Earlier in his speech,chairman of the summit planning and organising committee Mr. Martin-Luther C. King, said the event aimed to “educate the non-Ghanaian business community in Ghana on Ghana’s trade policies and trade laws;

raise foreigners’ awareness of relevant provisions of Ghana’s Trade laws that govern foreigners’ participation in the country’s economy; proffer tips on for non-Ghanaians on how to properly navigate Ghana’s trade policy landscape; and, also, to create a sustainable synergy between the immigrant business community in Ghana and relevant state agencies that will inure to mutual benefit.

According to him, for over two decades, Ghana’s stable political climate had made the country an attractive destination in Africa for investors and businesspeople from other sister African countries, and from outside Africa.

“Ghana’s emergence as the headquarters of the nascent African Continental Free Trade Area, AfCFTA common market even further boosted the country’s attraction to immigrant business people. However, lack of proper understanding of Ghana’s extant trade policies and trade laws by sections of the immigrat business community have intermittently led to local traders-foreign traders friction in the Ghanaian economic space, as well as run-ins by foreign business owners with relevant Ghanaian laws.

GaTPES2022, therefore, aims to help remedy the situation and put Ghana back on the path of economic prosperity,” King, who is also the summit concept originator, further said.

Against the backdrop of sporadic bouts of local business-foreign business tensions in Ghana’s business environment which tend to give Ghana a bad international image, the event, which will hold annually, brought together under one roof state agencies responsible for implementing Ghana’s trade policy and laws as well as members of the foreign business community in the country to foster better understanding, to help repair the damage done to Ghana’s image; and, to help vitiate Ghana’s present economic difficulties that has necessitated the country’s recent return to the IMF.

Additional to the Ministry of Trade and Industry, MOTI, other partners to the event are the Ghana Investments Promotion Center, GIPC; Registrar-General’s Department, RGD; Food and Drugs Authority, FDA; Lands Commission; Ghana Prisons Service; Offuce of the Speaker of Parliament; and, the Africa Continental Free Trade Area, AfCFTA headquarters, among others.

Specific presentations were made by Mrs. Jemimah Oware, Registrar-General of the Registrar-General’s Department; Mr.Victor Akogo, deputy commissioner-general and head of compliance of the Ghana Revenue Authority, GRA; Dr. Benjamin Armah Quaye, head of the special projects unit at the Lands Commission, Ms.
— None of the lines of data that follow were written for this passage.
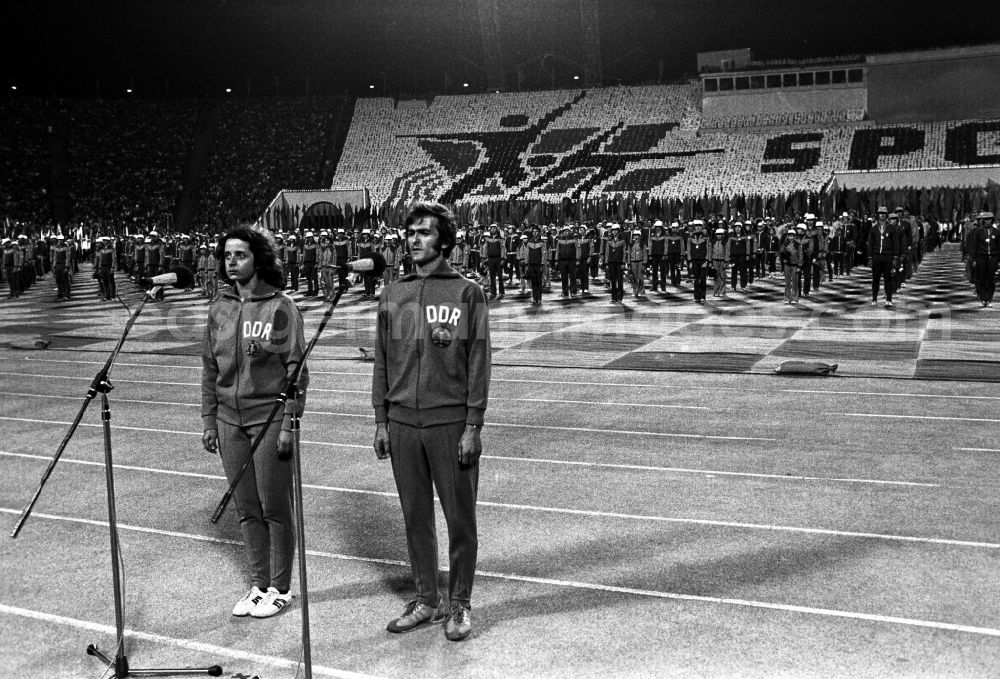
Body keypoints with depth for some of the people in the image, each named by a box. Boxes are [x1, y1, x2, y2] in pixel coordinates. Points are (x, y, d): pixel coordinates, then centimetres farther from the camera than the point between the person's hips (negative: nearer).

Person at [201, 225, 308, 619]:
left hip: (269, 418, -5)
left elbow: (297, 368, -10)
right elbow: (210, 368, 14)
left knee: (275, 508, 3)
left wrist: (288, 423, -14)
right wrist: (209, 420, 10)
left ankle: (280, 588, 17)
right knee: (246, 509, 12)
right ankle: (259, 584, 25)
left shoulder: (280, 307, -8)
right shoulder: (219, 309, 8)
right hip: (230, 421, 5)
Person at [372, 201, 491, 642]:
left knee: (460, 517, 5)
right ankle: (425, 600, 26)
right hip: (402, 424, 4)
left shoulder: (467, 293, -3)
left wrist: (473, 426, -9)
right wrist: (381, 420, 9)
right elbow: (382, 362, 13)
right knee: (415, 516, 12)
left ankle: (460, 604, 20)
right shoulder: (391, 296, 9)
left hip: (451, 424, -4)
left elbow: (478, 362, -5)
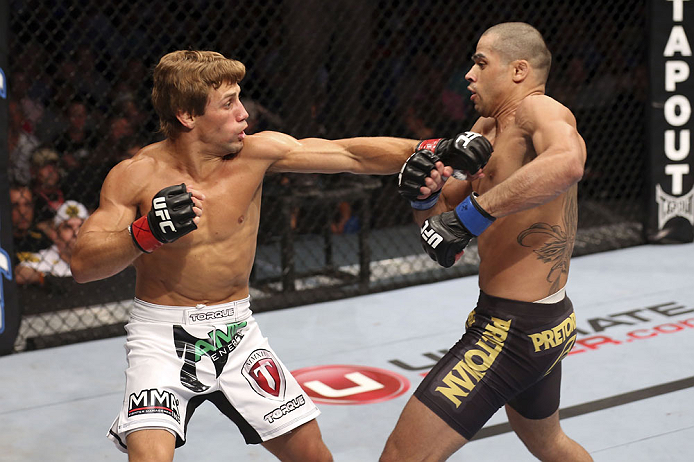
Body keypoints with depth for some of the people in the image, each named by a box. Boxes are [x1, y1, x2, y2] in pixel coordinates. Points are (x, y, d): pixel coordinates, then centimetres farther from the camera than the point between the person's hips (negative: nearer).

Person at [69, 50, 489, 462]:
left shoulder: (255, 152, -10)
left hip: (236, 331, 4)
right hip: (164, 335, -4)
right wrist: (146, 233, -34)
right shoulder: (135, 175, -15)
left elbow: (352, 155, -10)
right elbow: (83, 265, -18)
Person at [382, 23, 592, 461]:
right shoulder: (487, 128, 11)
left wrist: (468, 216, -39)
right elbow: (443, 211, 13)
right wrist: (424, 194, -11)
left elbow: (567, 162, -42)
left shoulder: (539, 109, -18)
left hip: (513, 329, -11)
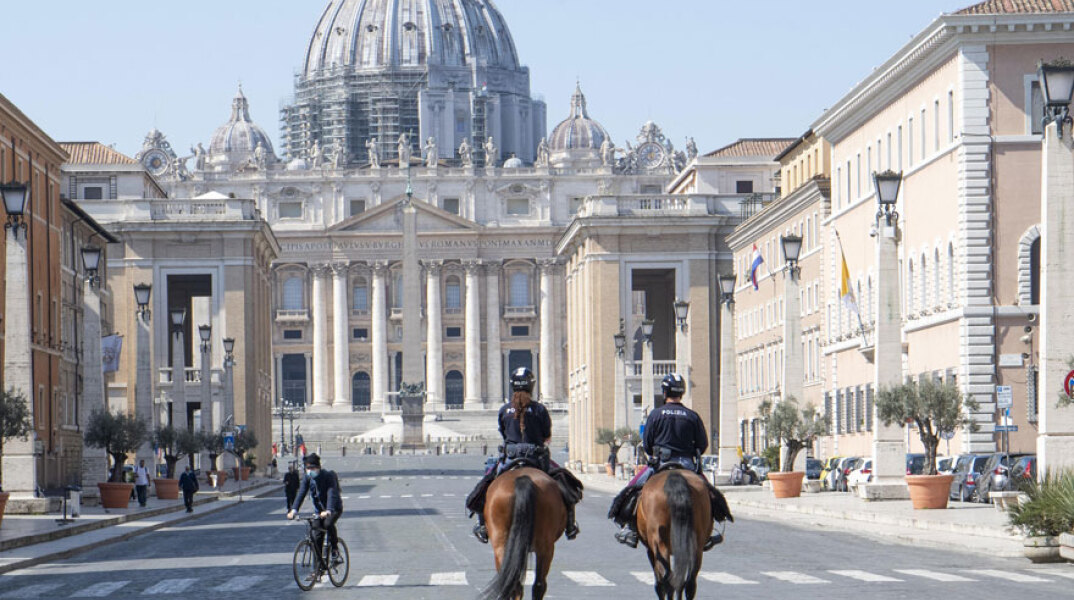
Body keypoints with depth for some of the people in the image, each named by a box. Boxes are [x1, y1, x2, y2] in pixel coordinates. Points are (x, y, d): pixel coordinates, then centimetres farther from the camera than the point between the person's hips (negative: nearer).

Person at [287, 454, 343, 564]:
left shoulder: (328, 476, -22)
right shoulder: (307, 478, -7)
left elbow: (331, 494, -34)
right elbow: (301, 493, -15)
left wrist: (328, 511, -49)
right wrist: (294, 510, -30)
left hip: (334, 508, -5)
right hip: (320, 509, 5)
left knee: (328, 523, -34)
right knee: (317, 538, -2)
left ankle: (335, 550, -14)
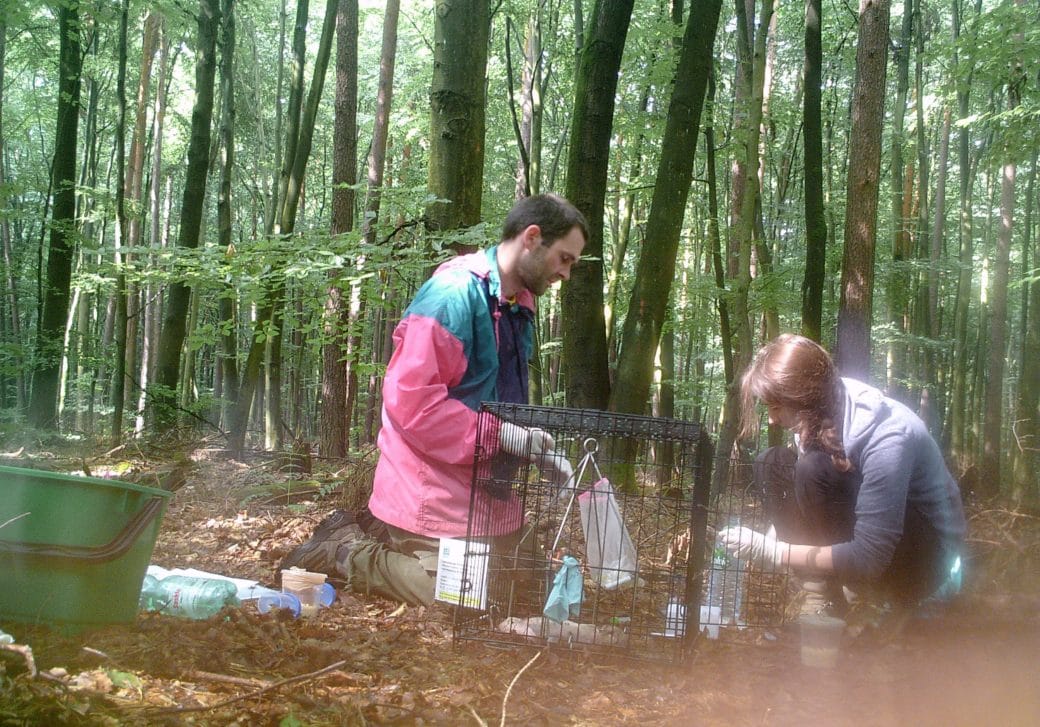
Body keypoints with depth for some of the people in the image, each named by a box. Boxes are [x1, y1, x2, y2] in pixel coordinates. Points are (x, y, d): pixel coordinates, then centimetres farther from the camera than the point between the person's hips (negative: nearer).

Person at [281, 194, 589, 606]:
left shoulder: (518, 305, 9)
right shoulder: (455, 293, -21)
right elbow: (409, 398, -27)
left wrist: (541, 452, 3)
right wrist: (499, 434, -24)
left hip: (481, 482, 9)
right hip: (436, 485, -9)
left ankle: (365, 532, 24)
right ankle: (342, 553, 11)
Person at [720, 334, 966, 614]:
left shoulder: (887, 436, -31)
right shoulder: (821, 414, -9)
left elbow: (868, 559, -32)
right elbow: (802, 492, 7)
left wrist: (772, 552, -28)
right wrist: (768, 539, -10)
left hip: (926, 560, -8)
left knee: (815, 470, -29)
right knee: (772, 464, -5)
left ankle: (825, 602, -14)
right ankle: (819, 591, -8)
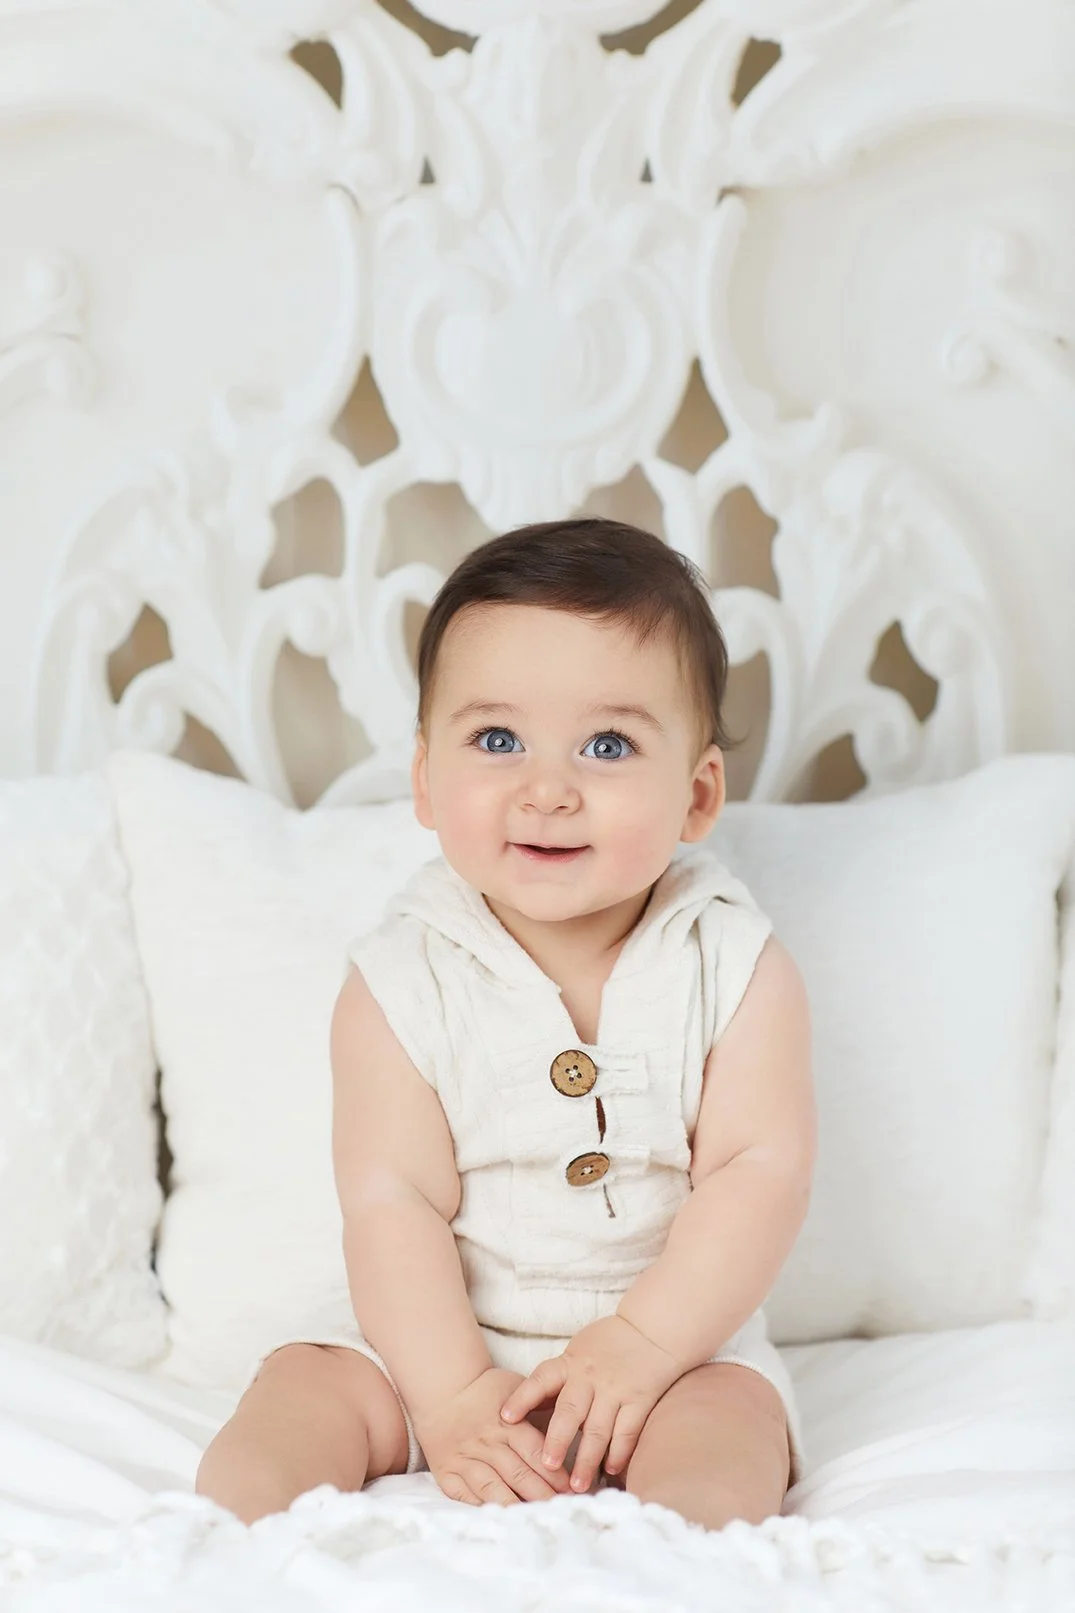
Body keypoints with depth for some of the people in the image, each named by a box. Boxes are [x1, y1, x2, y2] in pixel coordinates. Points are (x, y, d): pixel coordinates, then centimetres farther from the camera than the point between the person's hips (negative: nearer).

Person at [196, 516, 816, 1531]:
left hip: (680, 1343, -1)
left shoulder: (736, 968, -8)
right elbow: (392, 1200, -14)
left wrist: (641, 1344, -22)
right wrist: (452, 1396, -23)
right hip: (445, 1344, 1)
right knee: (299, 1391, -17)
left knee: (723, 1430, -28)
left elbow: (760, 1172, -13)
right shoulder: (400, 983, -9)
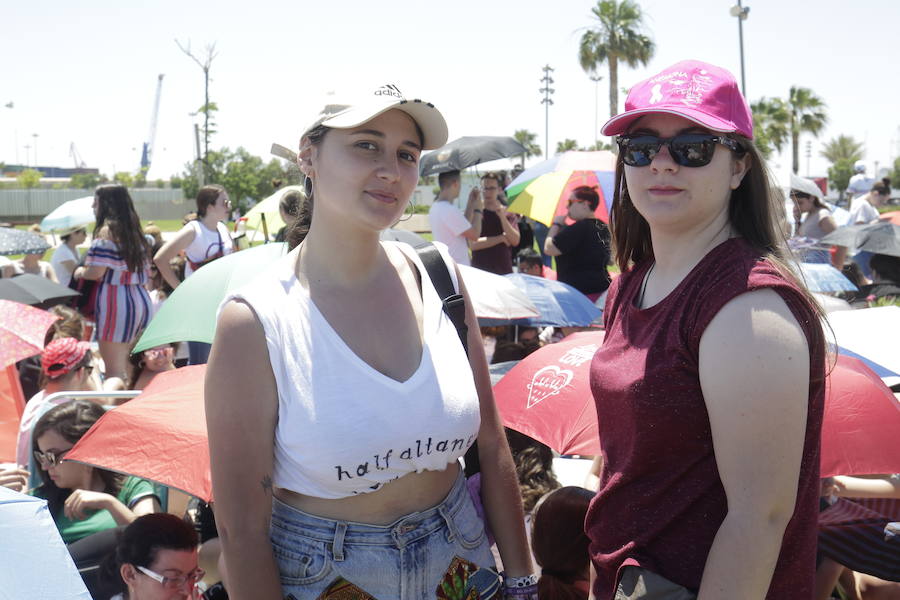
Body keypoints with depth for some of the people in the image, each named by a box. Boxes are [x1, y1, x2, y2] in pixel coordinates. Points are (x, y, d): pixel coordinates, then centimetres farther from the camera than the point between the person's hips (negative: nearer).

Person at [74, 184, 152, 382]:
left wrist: (80, 272, 3)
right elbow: (146, 272, 17)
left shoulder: (106, 230, -10)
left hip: (114, 300, -8)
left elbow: (96, 272, -17)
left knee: (114, 370, -4)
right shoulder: (134, 230, 15)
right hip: (140, 299, 8)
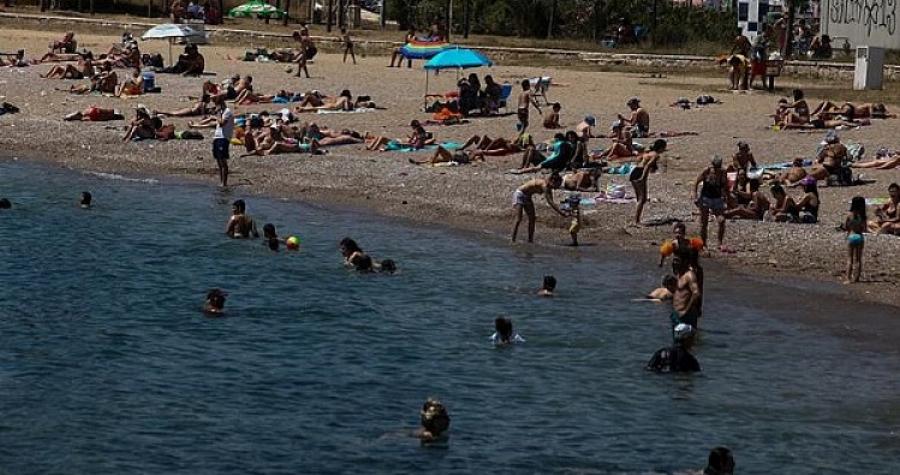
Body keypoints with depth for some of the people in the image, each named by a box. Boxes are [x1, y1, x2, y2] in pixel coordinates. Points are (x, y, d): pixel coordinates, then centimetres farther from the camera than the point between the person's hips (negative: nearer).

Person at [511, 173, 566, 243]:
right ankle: (513, 240, -14)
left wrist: (558, 212, -4)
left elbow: (551, 202, 5)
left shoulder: (548, 188, -1)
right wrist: (560, 213, -33)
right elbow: (549, 202, -32)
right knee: (518, 219, -14)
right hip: (519, 194, -9)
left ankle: (530, 240, 8)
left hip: (527, 197, 10)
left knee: (532, 219, 5)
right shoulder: (544, 185, -28)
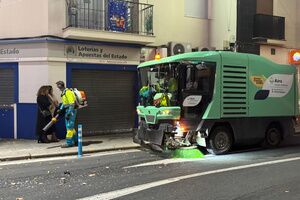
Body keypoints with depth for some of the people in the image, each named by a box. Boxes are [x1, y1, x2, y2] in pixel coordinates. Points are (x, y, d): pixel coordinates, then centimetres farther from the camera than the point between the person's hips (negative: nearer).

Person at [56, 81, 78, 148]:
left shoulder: (68, 92, -18)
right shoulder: (63, 93, 12)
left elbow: (72, 104, -22)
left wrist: (68, 113, -23)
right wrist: (60, 109, 8)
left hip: (71, 111, -10)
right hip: (67, 110, 10)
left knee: (69, 126, -8)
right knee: (70, 126, 15)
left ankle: (69, 142, -5)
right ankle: (75, 140, 26)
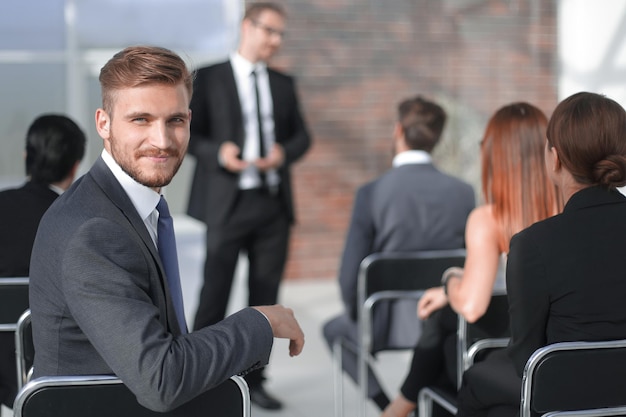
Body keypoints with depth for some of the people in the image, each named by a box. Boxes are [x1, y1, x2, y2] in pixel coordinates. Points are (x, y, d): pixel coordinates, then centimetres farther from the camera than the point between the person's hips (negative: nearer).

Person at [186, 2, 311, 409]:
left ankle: (253, 379, 21)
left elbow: (302, 135, 15)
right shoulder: (209, 78, 1)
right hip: (228, 201, -4)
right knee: (214, 295, -2)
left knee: (265, 296, 9)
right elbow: (189, 133, -1)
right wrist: (217, 153, -19)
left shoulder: (284, 83, 14)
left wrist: (284, 152, -6)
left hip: (274, 203, 4)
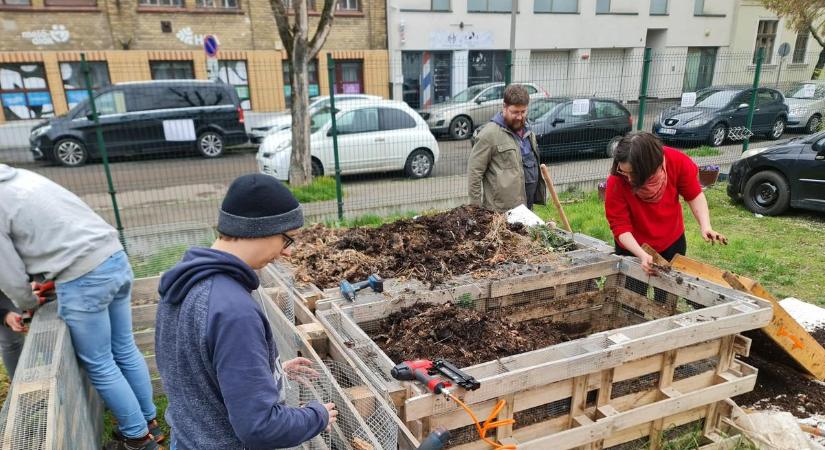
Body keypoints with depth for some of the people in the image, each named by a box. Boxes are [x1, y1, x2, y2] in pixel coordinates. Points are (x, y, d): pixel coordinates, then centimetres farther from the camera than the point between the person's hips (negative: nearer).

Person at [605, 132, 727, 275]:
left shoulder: (676, 161, -26)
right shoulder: (616, 182, -32)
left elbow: (693, 194, -8)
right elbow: (620, 226, -25)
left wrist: (705, 226, -21)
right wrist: (642, 255, -38)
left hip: (672, 243, 2)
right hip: (632, 248, -2)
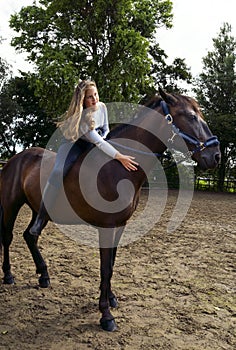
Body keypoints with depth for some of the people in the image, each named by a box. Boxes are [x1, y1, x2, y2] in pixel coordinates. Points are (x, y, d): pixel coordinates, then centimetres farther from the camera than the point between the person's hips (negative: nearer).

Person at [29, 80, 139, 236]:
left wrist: (102, 137, -12)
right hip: (73, 143, -7)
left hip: (91, 145, 7)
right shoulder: (82, 117, -30)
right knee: (58, 172, -31)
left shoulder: (102, 107, -10)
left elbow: (105, 129, 10)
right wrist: (120, 157, -46)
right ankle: (41, 218, -24)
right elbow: (98, 142, -40)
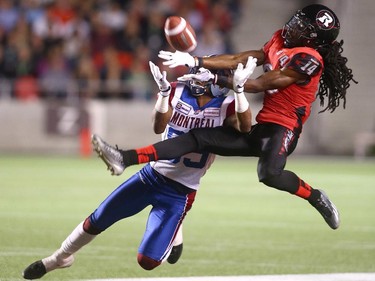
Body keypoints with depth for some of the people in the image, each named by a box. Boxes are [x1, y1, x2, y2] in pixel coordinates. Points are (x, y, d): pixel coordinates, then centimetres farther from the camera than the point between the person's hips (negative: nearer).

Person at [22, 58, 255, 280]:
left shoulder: (226, 105, -10)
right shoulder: (176, 91, -4)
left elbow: (245, 129, -30)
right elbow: (159, 127, -19)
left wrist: (239, 89, -40)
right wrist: (164, 92, -34)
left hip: (180, 193, -3)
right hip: (152, 176, 3)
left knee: (147, 261, -7)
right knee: (95, 223, 5)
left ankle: (174, 234, 27)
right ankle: (59, 258, 32)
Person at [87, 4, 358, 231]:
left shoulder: (308, 58, -13)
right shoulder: (280, 41, 14)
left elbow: (261, 85, -14)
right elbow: (239, 60, 14)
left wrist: (216, 79, -13)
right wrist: (194, 61, 8)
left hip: (282, 129, -8)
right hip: (261, 127, 9)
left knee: (270, 174, -37)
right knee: (197, 138, -1)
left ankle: (316, 197, -12)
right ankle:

Evelyn Nyarko of the Ghana Investments Promotion Centre, among others.

Diplomats who participated at the event include the ambassadors of Suriname, Ms. Fidelia Graand-Galon; Colombia; Namibia, Ms. Evilene Hansen, as well as the trade secretary of the Iranian embassy in Ghana, Mr. Hussain Barharmi.

Foreign communities that attended the event include the Indian, Lebanese, Chinese, and Nigerian communities, among other segments of the international community in Ghana.

Other dignitaries also present were Eze (Dr) Chuks Jude Ihenetu, the Ezeigbo, or king of Igbos (of Nigeria) in Ghana, among other cultural leaders.